Google déploie Lyria 3.5 dans l’application Gemini et ouvre son modèle de génération musicale aux développeurs via l’API Gemini. Le service devient accessible mondialement sur le Web et sur mobile.
Lyria 3.5 transforme une consigne textuelle ou une image en morceau musical. Google met en avant des voix plus expressives, des arrangements plus riches et la possibilité de choisir entre des formats courts et longs. Les utilisateurs peuvent sélectionner un genre, demander une version instrumentale ou chantée et partir de modèles de prompts.
De Gemini à l’API
L’arrivée dans l’application Gemini élargit fortement l’accès au modèle. Jusqu’ici, Lyria était surtout associé aux outils expérimentaux et créatifs de Google. La nouvelle version est aussi disponible dans Google AI Studio et via l’API Gemini, ce qui permet aux développeurs d’intégrer la génération musicale à leurs propres applications.
La page officielle de Google DeepMind indique que Lyria 3.5 peut produire des pistes cohérentes allant jusqu’à trois minutes. Les exemples couvrent plusieurs langues et genres, avec des consignes portant sur le tempo, les instruments, le type de voix ou la structure du morceau. L’image peut également servir de point de départ pour définir une ambiance sonore.
Des usages créatifs plus accessibles
Google cite des musiques d’accompagnement pour des vidéos, des jingles de marque, des sonneries personnalisées ou des chansons pour une occasion. Le modèle est aussi proposé dans Flow Music et Google Vids, ce qui rapproche la génération audio des outils de création vidéo de l’entreprise.
Pour les développeurs, l’enjeu tient moins à une simple démonstration qu’à la disponibilité dans une interface programmable. Une application peut désormais générer une piste à partir des choix d’un utilisateur sans le renvoyer vers un outil séparé. Google ne détaille cependant pas dans son annonce courte les quotas, la tarification et toutes les restrictions selon les régions.
Un lancement qui ravive les questions sur la musique générée
La diffusion à grande échelle d’un modèle musical pose des questions de droits, de traçabilité et de rémunération. Google présente Lyria comme un outil conçu avec et pour les musiciens, mais l’annonce ne fournit pas de nouveaux détails sur les données d’entraînement ni sur les modalités de recours pour les ayants droit.
La qualité devra aussi être évaluée au-delà des extraits choisis par le fournisseur.
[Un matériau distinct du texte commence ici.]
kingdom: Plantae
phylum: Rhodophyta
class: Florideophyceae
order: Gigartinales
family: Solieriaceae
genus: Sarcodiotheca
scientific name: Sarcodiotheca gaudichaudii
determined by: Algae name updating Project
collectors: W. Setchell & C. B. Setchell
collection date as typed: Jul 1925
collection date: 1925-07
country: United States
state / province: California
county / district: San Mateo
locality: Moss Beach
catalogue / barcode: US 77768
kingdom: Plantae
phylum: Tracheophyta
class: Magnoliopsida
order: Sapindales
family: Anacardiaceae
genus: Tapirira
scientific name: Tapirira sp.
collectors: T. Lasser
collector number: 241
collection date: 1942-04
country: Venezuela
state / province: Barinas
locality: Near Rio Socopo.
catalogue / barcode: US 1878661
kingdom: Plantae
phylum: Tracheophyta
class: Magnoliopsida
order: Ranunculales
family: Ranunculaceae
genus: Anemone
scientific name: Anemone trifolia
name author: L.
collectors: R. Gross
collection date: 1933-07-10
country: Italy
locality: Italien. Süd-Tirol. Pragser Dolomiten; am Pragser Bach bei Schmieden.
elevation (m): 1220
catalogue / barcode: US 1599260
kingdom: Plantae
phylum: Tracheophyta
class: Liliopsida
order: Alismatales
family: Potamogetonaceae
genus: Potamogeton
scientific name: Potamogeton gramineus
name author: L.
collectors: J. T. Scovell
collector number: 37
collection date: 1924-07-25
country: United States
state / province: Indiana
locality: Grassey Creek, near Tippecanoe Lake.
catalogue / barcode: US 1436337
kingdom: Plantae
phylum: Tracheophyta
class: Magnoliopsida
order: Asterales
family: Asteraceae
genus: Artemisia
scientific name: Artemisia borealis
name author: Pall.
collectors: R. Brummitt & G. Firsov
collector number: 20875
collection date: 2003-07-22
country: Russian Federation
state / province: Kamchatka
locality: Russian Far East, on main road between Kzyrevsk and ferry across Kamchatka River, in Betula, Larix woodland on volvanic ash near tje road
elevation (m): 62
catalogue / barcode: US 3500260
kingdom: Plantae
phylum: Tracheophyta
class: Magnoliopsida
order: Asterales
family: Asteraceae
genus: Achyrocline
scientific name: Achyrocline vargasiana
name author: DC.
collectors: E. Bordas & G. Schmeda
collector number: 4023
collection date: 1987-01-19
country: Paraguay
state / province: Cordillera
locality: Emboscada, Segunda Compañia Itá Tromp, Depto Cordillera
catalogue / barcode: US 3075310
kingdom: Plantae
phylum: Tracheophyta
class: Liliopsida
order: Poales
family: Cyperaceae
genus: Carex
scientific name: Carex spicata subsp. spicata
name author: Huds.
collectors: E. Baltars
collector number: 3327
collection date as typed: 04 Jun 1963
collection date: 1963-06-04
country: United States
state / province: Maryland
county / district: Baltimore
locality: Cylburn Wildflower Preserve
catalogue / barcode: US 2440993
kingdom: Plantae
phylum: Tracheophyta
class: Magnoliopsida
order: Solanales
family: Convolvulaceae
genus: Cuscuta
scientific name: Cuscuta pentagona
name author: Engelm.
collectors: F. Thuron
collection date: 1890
La cohérence sur plusieurs minutes, la stabilité des voix et le respect précis d’une structure sont déterminants pour des usages professionnels. L’accès mondial dans Gemini donnera rapidement davantage de matière pour mesurer ces limites.
Lyria 3.5 devient ainsi un produit grand public et une brique de développement, plutôt qu’une expérience isolée. Cette double distribution place Google face aux autres services de génération musicale sur le terrain de l’intégration, de la disponibilité et du contrôle offert aux créateurs.
Sources : Google Blog ; Google DeepMind.